True Ternary Refactor 8 — MoE/Graph Triton Kernel Phase

Scope

This phase keeps the focus on MoE and Graph kernels. It does not change the strict ternary architecture target from REFACTOR6/7.

MoE Kernel Work

Added a Triton-backed dense MoE combine kernel for the fixed-shape small-batch path.

Previous dense path:

for expert:
    expert_weight = torch.where(topk_idx == expert, topk_weights, 0).sum()
    routed_out += expert_weight * expert_out

New dense path:

expert_out_stack = [num_experts, tokens, dim]
routed_out = triton_moe_dense_combine(expert_out_stack, topk_idx, topk_weights)

The kernel performs selected expert output accumulation in one Triton launch.

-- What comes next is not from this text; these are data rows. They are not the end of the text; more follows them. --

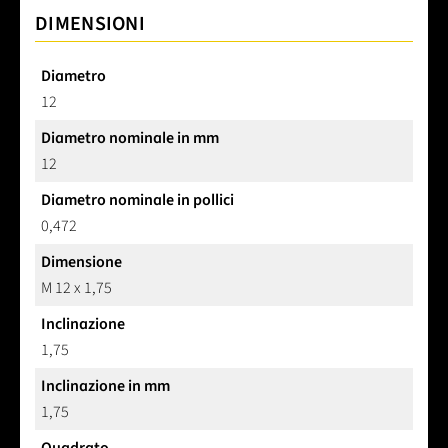
DIMENSIONI
Diametro
12
Diametro nominale in mm
12
Diametro nominale in pollici
0,472
Dimensione
M 12 x 1,75
Inclinazione
1,75
Inclinazione in mm
1,75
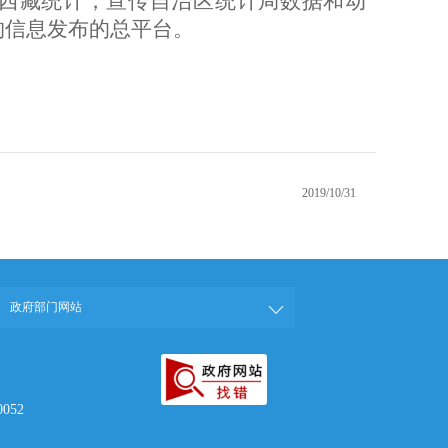
示西藏统计，宣传自治区统计局数据和动
构信息发布的总平台。
2019/10/31
政府部门网站
052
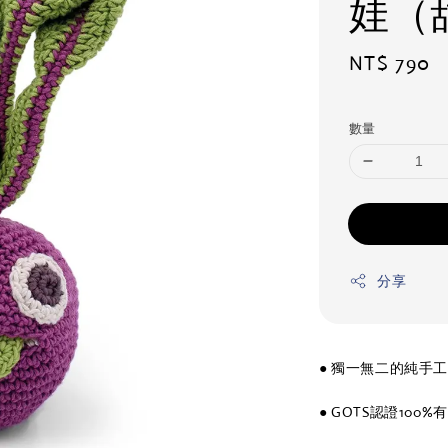
娃（
Regular
NT$ 790
price
數量
分享
● 獨一無二的純手
● GOTS認證100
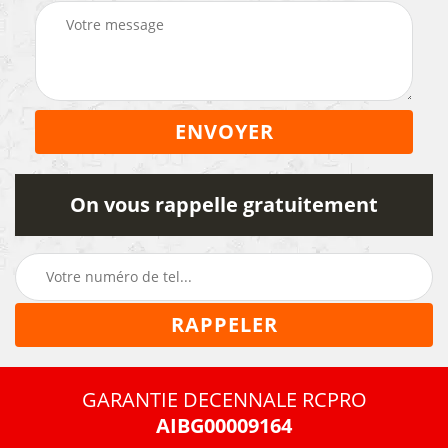
On vous rappelle gratuitement
GARANTIE DECENNALE RCPRO
AIBG00009164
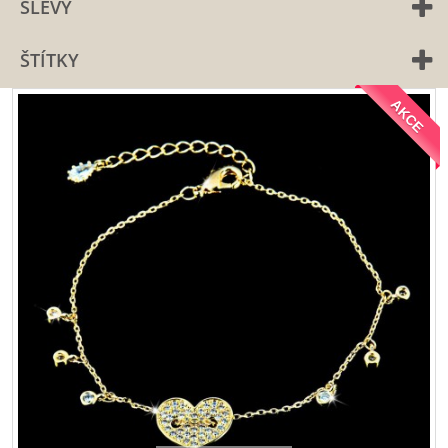
SLEVY
ŠTÍTKY
AKCE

Backward is also Triton-backed:

grad_expert_out: atomic accumulated from selected route weights.
grad_topk_weights: dot product of grad_out with selected expert output.
topk_idx: treated as routing indices, no gradient.

Correctness check against PyTorch reference:

moe_fwd_maxdiff:          2.38e-07
moe_grad_expert_maxdiff:  0.0
moe_grad_weight_maxdiff:  9.54e-07

This does not yet fuse the expert ternary projections themselves. It fuses the dense MoE routing combine stage and keeps the fixed-shape dispatch from REFACTOR7, which is the practical route to reducing recompilation churn without destabilizing training.

Graph Kernel Work

Added a Triton-backed Graph gather/add kernel:

Previous graph position path:

graph_features = node_features[vq_indices]
per_position = vq_output + graph_features

New path:

per_position = triton_graph_gather_add(vq_output, node_features, vq_indices)

Backward is Triton-backed:

grad_vq_output: direct copy from grad_out.
grad_node_features: atomic add by vq_indices.

Correctness check against PyTorch reference:

graph_fwd_maxdiff:       0.0
graph_grad_vq_maxdiff:   0.0
graph_grad_node_maxdiff: 4.77e-07

The Graph path now has two Triton-backed custom stages:

Edge ternary weighting + target aggregation.
VQ-index node gather + residual add.

The remaining unfused Graph work is the full hop body: packed ternary message projection, aggregation, update projection, residual, and hop-LoRA composition in one larger kernel.

Verification

python -m py_compile trigram.py tscale.py benchmark_true_ternary.py train.py ternary_audit.py testing/test_tscale.py
python -m pytest -q testing/test_tscale.py -k "cuda_triton_correctness_update_E or cuda_triton_tscale_path": 2 passed
Isolated MoE combine Triton kernel forward/backward matched PyTorch reference.
Isolated Graph gather/add Triton kernel forward/backward matched PyTorch reference.
Full CUDA model smoke with VQ, Graph, Memory, and MoE enabled passed forward, backward, and _ternary_update_memory().
Strict one-step train smoke stayed zero-float:

trainable float params: 0
frozen float params: 0
float buffers: 0
training step: about 1.92 it/s before eval/checkpoint overhead
final val loss: 7.7302

Remaining Kernel Work

Fuse the dense MoE expert body itself:
- packed ternary W_gate
- packed ternary W_transform
- shared hidden multiply
- packed ternary shared_down
- selected route accumulation
Fuse the full Graph hop:
- packed ternary source projection
- ternary edge aggregation
- packed ternary update projection
- residual + hop-LoRA
Add benchmark counters that separate:
- first-call Triton compile time
- steady-state forward/backward time
- ternary update time